[Records from a data source]
........
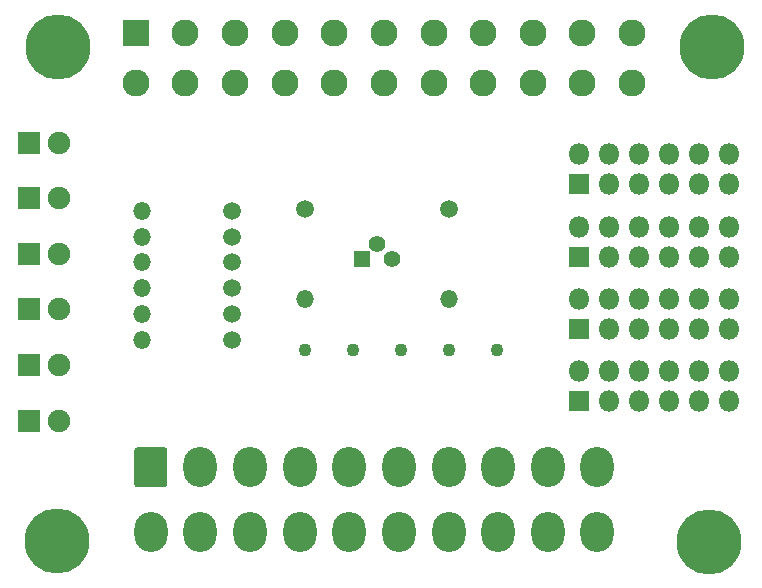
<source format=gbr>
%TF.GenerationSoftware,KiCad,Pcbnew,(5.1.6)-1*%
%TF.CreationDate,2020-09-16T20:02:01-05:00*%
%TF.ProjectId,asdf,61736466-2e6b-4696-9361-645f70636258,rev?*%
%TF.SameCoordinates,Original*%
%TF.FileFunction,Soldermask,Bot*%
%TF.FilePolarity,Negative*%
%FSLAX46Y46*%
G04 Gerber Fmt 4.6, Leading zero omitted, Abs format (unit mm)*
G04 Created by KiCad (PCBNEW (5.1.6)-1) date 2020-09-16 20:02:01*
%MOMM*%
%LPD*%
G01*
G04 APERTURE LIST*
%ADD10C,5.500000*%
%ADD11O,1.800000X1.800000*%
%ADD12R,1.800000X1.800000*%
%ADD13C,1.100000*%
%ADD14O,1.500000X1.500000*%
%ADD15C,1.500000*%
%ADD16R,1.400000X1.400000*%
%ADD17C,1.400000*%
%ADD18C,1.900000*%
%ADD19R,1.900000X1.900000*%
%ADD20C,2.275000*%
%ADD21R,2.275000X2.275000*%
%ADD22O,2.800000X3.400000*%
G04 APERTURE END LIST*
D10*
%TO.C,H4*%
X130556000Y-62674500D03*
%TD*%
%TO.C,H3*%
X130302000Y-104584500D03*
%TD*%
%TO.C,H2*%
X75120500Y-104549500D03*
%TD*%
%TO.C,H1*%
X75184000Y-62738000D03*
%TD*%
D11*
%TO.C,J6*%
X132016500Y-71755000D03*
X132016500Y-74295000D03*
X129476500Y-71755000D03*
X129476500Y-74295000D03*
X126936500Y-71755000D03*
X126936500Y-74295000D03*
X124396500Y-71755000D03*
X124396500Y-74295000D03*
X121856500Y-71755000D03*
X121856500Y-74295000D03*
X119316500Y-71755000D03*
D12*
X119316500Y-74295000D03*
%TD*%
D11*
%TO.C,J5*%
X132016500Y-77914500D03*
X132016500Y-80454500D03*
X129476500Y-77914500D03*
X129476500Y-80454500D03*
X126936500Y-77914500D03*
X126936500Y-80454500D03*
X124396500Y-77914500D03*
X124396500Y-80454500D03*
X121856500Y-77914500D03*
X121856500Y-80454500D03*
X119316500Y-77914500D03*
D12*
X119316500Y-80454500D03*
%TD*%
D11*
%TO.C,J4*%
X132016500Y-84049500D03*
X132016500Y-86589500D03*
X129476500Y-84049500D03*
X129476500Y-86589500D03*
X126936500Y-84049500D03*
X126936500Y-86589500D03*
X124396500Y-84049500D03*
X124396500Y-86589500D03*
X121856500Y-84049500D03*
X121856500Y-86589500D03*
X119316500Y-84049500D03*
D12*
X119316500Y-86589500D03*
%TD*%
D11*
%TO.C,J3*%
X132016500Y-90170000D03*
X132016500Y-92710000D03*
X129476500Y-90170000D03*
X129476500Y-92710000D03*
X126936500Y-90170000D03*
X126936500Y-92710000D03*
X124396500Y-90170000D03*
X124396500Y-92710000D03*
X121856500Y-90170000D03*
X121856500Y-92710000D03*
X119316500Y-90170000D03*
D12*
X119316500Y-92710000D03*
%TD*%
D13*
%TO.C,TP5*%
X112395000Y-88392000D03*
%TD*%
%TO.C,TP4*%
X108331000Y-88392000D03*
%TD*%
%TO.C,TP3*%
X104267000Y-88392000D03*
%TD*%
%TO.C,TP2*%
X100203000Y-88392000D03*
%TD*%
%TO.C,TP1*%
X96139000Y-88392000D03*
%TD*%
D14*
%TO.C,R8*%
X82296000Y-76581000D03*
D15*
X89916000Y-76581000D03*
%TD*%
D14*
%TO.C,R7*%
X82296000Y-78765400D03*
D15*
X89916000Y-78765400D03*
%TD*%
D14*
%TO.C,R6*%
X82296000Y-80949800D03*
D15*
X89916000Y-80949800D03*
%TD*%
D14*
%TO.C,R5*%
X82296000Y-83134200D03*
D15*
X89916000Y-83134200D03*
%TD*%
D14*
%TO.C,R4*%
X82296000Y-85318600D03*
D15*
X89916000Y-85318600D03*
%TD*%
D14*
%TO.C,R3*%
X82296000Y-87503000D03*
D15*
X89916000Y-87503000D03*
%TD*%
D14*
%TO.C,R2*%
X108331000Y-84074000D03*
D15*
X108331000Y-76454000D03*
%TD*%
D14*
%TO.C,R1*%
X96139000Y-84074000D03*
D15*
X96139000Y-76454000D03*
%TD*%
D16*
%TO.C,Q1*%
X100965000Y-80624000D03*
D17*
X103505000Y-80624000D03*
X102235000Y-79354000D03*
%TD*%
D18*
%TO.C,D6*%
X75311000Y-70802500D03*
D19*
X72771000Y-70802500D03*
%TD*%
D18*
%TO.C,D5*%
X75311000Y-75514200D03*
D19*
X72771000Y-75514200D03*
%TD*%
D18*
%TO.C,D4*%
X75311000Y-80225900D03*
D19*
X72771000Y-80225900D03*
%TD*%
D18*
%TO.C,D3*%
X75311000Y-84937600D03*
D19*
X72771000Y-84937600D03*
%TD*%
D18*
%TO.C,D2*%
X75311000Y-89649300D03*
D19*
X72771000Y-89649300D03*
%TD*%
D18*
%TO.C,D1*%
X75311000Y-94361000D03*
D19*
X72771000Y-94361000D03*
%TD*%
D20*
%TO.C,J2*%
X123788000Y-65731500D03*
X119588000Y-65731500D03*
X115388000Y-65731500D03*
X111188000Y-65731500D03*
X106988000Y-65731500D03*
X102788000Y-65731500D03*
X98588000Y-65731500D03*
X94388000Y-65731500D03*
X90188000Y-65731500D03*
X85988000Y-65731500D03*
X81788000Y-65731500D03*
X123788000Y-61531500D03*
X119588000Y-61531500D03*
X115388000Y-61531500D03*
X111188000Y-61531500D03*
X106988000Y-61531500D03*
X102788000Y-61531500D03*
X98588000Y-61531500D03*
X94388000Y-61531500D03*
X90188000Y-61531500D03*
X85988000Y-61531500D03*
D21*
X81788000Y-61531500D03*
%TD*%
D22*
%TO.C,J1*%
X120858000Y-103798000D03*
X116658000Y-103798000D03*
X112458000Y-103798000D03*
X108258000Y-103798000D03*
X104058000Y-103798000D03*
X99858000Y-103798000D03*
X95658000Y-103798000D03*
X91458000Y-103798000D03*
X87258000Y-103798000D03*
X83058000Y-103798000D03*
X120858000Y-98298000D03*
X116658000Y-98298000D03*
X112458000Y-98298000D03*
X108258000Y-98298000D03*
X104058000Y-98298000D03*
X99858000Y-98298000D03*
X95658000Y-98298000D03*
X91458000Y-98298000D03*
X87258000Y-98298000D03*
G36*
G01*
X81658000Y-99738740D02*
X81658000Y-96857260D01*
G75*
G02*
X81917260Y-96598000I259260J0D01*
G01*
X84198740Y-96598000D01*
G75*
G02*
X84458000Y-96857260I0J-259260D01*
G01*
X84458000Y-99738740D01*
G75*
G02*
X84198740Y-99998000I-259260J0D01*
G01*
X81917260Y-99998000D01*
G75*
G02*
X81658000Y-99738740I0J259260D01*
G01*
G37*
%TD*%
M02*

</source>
........
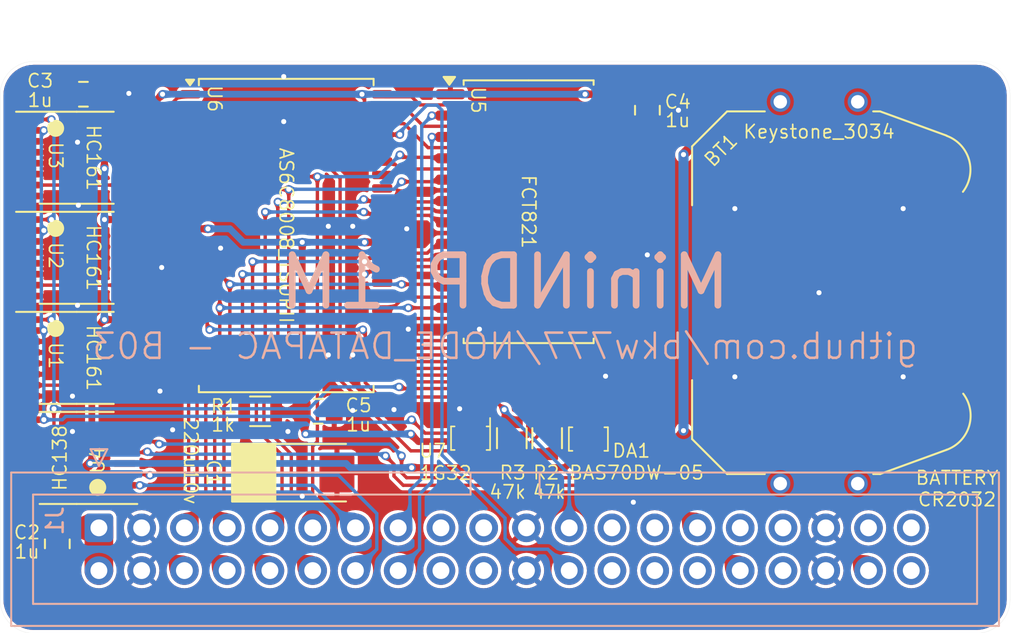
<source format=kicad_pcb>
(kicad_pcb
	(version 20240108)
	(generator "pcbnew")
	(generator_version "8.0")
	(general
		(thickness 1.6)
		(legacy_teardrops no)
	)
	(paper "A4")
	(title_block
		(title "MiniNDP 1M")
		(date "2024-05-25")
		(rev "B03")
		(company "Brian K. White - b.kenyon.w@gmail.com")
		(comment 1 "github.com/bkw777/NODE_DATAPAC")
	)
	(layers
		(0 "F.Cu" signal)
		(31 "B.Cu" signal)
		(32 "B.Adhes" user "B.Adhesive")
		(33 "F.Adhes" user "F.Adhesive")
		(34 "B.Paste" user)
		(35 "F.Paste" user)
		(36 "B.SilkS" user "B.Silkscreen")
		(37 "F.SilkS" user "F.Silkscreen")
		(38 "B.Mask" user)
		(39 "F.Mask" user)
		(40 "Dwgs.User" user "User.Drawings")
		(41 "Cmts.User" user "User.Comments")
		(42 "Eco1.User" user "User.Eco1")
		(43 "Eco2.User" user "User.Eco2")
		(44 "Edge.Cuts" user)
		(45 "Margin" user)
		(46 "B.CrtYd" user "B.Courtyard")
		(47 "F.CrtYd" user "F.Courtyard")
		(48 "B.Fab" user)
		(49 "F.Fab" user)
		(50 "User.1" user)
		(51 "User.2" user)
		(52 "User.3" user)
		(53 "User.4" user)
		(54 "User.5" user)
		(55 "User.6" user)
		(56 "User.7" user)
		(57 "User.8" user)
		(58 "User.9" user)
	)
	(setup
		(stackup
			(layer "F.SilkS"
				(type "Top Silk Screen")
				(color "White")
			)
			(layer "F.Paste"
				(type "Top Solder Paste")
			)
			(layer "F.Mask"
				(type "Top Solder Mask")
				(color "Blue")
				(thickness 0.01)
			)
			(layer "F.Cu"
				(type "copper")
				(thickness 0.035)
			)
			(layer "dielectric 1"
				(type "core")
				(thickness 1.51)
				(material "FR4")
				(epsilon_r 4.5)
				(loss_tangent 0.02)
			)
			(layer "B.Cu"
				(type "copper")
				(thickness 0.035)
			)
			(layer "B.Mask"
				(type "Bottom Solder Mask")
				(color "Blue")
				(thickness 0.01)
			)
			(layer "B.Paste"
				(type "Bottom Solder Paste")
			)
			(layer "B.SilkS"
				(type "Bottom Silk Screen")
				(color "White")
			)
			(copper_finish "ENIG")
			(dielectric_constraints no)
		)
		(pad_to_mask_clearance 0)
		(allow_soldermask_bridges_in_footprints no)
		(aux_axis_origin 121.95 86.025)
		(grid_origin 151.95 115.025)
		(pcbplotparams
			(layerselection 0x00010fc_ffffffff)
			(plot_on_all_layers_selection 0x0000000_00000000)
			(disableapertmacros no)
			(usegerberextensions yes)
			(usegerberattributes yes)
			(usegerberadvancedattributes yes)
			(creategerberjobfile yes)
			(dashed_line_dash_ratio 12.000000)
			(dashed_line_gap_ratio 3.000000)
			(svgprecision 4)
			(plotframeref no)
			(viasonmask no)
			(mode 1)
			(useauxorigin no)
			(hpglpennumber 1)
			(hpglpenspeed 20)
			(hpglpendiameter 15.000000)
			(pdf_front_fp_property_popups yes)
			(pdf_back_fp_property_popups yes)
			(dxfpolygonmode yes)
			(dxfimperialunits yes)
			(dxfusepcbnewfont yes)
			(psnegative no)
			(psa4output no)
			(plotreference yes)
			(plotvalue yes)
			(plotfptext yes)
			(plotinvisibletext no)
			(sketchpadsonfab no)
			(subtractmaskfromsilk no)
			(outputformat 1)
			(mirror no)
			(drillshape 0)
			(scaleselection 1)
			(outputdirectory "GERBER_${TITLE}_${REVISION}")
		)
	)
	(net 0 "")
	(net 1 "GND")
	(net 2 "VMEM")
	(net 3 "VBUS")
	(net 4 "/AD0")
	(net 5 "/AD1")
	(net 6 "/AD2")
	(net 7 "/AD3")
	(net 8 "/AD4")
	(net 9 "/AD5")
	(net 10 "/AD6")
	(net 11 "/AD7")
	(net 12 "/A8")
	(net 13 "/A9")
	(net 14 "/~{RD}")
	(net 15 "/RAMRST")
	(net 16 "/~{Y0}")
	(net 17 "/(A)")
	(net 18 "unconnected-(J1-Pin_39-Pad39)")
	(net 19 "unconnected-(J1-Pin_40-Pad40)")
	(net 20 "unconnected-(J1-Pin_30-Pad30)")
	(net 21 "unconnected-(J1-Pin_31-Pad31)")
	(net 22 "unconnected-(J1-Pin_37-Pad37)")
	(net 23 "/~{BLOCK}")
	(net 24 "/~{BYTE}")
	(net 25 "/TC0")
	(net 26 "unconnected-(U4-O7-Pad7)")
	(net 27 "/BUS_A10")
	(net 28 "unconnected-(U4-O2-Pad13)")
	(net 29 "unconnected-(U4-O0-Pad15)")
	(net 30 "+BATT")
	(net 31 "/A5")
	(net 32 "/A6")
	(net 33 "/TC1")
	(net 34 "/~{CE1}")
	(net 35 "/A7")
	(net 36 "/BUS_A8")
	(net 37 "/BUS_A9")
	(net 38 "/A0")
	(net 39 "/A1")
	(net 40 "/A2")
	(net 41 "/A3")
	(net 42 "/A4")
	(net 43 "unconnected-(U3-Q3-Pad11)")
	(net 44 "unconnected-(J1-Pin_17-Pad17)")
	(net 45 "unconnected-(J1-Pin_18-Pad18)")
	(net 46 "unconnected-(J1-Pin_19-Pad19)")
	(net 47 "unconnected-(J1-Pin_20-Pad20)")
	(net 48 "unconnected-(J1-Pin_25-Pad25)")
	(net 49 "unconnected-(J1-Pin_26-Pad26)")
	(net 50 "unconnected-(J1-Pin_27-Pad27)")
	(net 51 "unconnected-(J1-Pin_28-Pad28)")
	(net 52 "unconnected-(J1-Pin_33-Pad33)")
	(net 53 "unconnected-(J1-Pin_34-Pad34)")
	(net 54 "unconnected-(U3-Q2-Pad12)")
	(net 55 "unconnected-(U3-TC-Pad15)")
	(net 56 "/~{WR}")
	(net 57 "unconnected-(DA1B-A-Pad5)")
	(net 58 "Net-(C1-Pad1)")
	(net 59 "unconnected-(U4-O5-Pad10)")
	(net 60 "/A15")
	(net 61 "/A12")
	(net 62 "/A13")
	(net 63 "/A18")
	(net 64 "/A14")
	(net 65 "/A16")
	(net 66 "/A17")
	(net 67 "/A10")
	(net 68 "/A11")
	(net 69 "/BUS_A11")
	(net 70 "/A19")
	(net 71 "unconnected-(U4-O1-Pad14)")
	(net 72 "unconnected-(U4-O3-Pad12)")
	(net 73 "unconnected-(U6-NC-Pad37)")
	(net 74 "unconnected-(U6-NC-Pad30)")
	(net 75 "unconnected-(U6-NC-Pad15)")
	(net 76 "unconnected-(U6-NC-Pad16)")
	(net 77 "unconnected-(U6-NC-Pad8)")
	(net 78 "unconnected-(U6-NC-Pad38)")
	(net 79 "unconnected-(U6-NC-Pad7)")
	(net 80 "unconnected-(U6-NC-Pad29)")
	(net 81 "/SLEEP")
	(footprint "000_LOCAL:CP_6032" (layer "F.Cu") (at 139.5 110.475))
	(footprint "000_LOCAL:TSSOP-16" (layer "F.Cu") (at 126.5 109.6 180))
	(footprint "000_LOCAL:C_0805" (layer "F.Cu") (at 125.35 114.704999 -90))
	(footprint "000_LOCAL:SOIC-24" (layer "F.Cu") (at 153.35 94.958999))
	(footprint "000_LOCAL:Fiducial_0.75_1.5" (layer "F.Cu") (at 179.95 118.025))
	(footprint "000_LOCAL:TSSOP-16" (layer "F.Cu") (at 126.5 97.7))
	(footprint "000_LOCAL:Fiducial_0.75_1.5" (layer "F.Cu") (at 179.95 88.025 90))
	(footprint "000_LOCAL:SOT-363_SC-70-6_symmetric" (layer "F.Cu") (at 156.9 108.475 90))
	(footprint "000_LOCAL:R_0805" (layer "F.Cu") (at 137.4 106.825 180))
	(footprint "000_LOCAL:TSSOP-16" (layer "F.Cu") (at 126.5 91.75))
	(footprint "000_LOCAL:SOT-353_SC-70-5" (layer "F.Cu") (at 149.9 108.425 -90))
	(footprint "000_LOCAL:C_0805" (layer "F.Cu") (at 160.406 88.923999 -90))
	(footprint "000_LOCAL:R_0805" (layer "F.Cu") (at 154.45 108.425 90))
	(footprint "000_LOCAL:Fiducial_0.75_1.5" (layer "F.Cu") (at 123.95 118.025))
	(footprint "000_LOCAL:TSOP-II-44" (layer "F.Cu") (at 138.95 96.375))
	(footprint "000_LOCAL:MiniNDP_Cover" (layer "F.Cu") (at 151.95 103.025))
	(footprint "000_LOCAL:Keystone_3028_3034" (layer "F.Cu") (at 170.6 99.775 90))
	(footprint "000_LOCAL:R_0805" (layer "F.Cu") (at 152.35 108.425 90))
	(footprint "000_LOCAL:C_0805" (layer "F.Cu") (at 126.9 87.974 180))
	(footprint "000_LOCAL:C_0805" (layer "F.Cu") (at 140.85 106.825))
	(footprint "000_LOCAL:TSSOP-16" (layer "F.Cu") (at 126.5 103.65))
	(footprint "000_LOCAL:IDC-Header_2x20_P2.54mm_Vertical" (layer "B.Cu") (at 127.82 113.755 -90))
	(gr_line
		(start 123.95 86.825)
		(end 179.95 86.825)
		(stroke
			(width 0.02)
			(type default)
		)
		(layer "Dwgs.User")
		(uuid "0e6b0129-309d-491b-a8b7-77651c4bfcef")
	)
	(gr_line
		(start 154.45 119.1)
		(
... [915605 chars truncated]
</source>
........
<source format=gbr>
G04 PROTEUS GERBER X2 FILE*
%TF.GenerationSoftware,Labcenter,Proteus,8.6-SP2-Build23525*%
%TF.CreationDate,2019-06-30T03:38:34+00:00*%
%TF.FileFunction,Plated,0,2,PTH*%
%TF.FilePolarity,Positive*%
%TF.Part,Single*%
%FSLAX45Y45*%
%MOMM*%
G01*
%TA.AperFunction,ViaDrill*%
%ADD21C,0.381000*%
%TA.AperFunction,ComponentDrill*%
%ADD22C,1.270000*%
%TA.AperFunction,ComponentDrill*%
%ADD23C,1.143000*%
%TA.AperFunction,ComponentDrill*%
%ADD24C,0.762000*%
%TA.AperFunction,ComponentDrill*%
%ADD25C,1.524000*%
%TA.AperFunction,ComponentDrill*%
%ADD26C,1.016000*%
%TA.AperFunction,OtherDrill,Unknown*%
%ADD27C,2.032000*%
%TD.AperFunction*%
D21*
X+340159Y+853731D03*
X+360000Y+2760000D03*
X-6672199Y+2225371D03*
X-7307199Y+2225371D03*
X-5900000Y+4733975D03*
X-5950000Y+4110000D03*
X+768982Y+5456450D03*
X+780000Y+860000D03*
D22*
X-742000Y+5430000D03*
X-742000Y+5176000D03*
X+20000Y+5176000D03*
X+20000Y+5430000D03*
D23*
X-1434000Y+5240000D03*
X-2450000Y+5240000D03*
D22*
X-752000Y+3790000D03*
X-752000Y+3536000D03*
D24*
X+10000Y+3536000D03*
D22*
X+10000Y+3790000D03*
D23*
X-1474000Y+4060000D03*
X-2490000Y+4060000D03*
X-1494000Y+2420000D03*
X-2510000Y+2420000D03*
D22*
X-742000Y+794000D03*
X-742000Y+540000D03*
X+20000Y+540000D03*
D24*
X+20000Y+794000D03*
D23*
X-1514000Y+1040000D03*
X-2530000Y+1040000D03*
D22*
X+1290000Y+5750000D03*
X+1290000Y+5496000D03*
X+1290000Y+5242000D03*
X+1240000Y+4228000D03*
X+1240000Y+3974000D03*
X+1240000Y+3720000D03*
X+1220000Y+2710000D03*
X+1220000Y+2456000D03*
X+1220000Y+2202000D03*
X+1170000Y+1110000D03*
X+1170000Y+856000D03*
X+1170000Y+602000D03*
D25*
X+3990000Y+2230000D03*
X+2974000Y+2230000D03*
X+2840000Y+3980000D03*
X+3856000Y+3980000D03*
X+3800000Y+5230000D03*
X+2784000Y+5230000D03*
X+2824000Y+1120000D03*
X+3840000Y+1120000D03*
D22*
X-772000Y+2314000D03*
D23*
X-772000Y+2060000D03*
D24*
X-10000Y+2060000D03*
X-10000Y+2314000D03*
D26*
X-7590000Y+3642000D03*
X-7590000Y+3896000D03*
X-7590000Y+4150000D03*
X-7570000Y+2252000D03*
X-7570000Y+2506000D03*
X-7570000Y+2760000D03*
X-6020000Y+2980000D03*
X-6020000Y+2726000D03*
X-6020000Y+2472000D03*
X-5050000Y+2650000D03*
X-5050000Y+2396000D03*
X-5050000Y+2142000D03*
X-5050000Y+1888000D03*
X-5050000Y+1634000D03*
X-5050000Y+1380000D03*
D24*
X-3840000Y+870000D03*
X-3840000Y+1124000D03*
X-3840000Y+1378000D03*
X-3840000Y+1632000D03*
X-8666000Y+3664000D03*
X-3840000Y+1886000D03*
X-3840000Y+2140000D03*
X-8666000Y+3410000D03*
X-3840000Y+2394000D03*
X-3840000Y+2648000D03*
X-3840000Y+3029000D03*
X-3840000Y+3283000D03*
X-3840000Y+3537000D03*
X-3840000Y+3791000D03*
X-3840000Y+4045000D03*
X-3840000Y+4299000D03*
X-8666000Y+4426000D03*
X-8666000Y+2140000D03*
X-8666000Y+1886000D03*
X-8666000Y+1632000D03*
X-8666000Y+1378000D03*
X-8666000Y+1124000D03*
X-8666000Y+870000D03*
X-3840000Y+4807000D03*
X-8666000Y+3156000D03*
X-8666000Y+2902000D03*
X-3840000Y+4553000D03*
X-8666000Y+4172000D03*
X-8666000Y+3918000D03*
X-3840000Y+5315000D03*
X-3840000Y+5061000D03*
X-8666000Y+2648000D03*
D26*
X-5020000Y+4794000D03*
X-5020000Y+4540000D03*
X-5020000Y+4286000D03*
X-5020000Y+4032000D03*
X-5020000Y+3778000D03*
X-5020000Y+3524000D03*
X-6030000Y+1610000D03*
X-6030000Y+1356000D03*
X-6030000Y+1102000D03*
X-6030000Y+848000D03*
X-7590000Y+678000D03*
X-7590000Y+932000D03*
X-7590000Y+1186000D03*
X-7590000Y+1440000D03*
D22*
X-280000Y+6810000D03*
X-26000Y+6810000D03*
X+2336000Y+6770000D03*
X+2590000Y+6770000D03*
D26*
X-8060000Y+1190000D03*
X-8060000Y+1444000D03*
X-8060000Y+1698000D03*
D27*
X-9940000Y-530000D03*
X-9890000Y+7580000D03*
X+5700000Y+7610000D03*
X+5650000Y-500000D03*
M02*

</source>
........
WHAT THE TASK REQUIRES ▸
Every line that contains the string "APERTURE" should be copied from the entries.

ANSWER BOX ▸
G04 APERTURE LIST*
G04 APERTURE END LIST*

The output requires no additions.